Under Act 1981 section 31(6), the court may refuse to grant leave for an application or may refuse to grant relief sought by the claimant if it considers that granting of the relief 'would be likely to cause substantial hardship to, or substantially prejudice the rights of, any person or would be detrimental to good administration. '21 Whether extended time is granted is left to the discretion of the judge, which perhaps may allow for subjective opinion to impinge on the decision.
Lord Woolf in an article published by the Guardian Newspapers on the success of the HRA Act announced that, "the HRA has strengthened our democracy by giving each member of the public the right to seek the help of courts to protect his or her human rights in a manner that was not previously available. "22 The protection of individual rights appears to have created a human rights culture within the UK. Relatively recent newspaper publications have demonstrated this. For example, The Observer produced an article explaining how parents could soon have the right to choose the colour of their baby's hair and eye.
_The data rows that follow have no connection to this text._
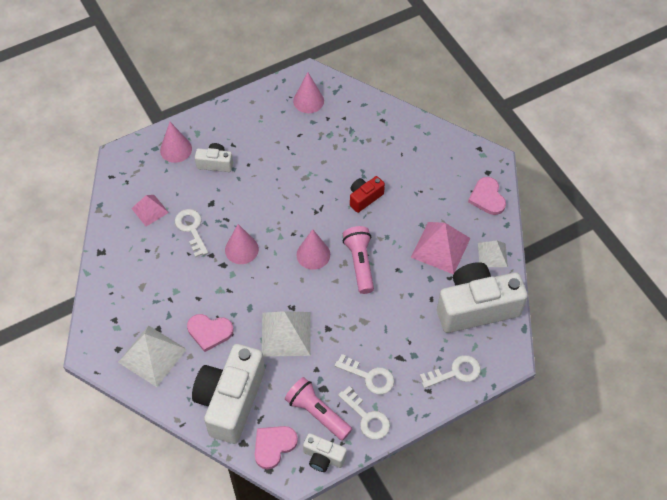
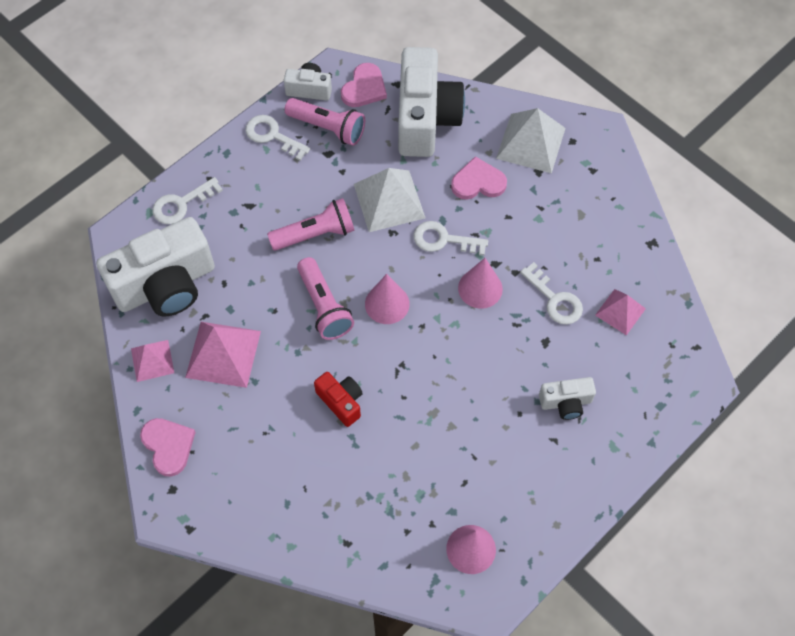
camera: 165 degrees right, 5 degrees up
(176, 149) = (630, 411): pink cone -> none
(352, 320) = (315, 234): none -> pink flashlight
(364, 198) = (341, 402): red camera -> red camera turned 75 degrees counterclockwise
(369, 376) = (280, 177): white key -> white key (444, 240)
(492, 255) = (152, 360): white pyramid -> pink pyramid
Legal experts say this practice currently banned by the Human Fertilisation and Embryology Authority (HEFA) may be over turned. The HRA could allow parents to challenge the HEFA on the ground that the HRA declares that public bodies should not interfere with the privacy of family life unless they can justify it in terms if protecting public health or morals, or protecting the rights of others. 23 It appears that the HEFA would have to prove its right to infringe an articulate quite precisely why it believes it is wrong to have the right to select the appearance of their babies born through invitro fertilisation.
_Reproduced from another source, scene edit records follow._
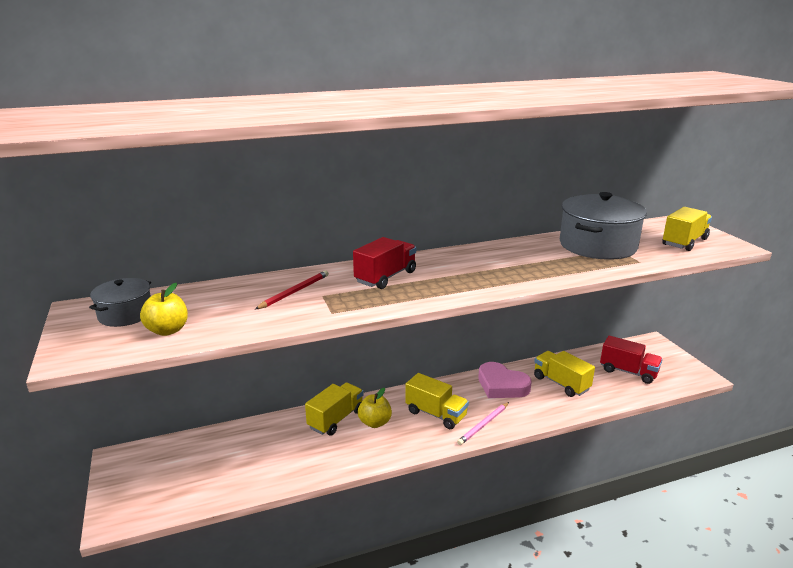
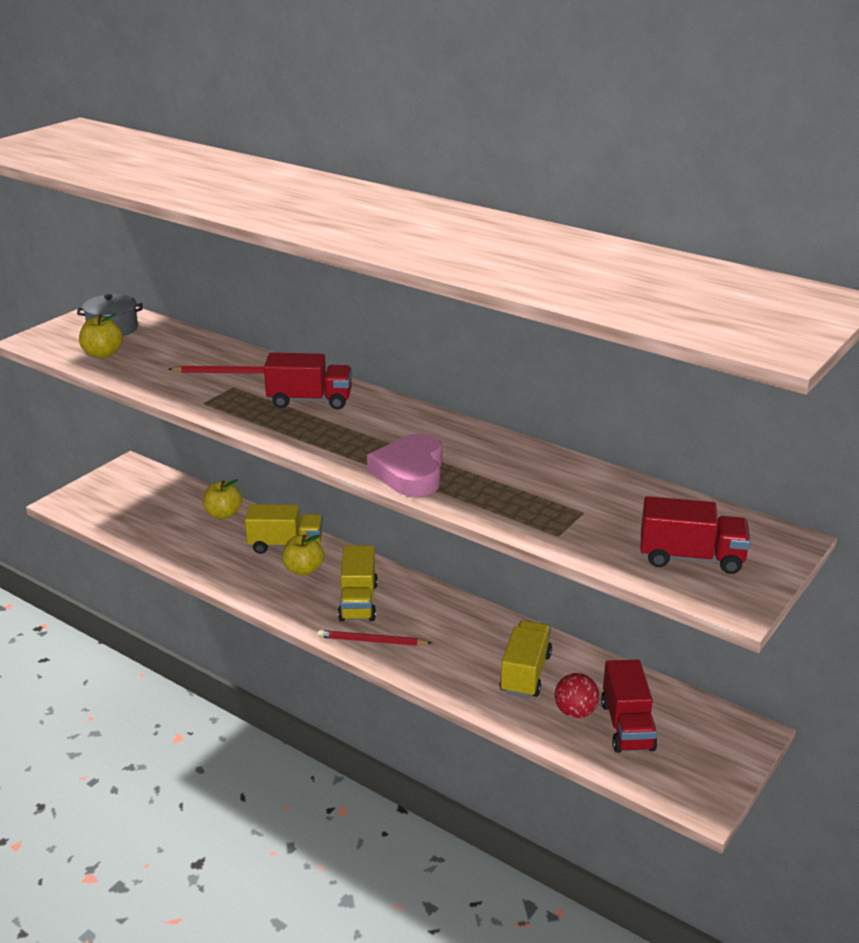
camera: 55 degrees right, 5 degrees up
(259, 433) = (223, 514): none -> yellow apple
(483, 425) = (372, 641): pink pencil -> red pencil
(501, 385) = (466, 628): pink heart -> pink heart (410, 472)
(597, 245) = (576, 495): grey pot -> none
(606, 382) = (575, 712): none -> red ball
(684, 242) = (691, 558): yellow truck -> red truck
This directly refutes the aim of the HRA, which is that individuals must present their case to establish that there was an infringement of their rights by a public body. Here, the public body is defending their rights in relation to what is in the best interest of public health. A further example also cited in the Observer is the case of Diane Prety who had motor neurone disease and launched a 'right to die' campaign arguing that the law, that treats her husband as a murderer if he helps to end her life at her request, violated her right to freedom from inhuman and degrading treatment.
24 It perhaps seems that the human rights of individuals are being upheld at the expense of society. Conclusively, Dawn Oliver points to a 'textual anchor,' which judges now have in the form of the ECHR applied domestically under the HRA. Previously it was persuasively argued that under the traditional view of the Constitution, the judges will interpret common law doctrines so that fundamental freedoms are protected. Street, in 'Freedom, the Individual and the Law' argues our judges may be relied on to defend strenuously some kinds of freedom.
Their emotions will be aroused where personal freedom is menaced by some kinds of politically unimportant area of the executive. However, there now seems to be reluctance by Parliament to protect civil liberties issues tend to be perceived as doubtful vote-winners demonstrating a civil political rights clash with public interests. This received Parliamentary wisdom has meant that measures protecting civil liberties are vulnerable to under-funding. Thus it is questionable whether the democratic process can be trusted to safeguard civil liberties of Parliamentary sovereignty.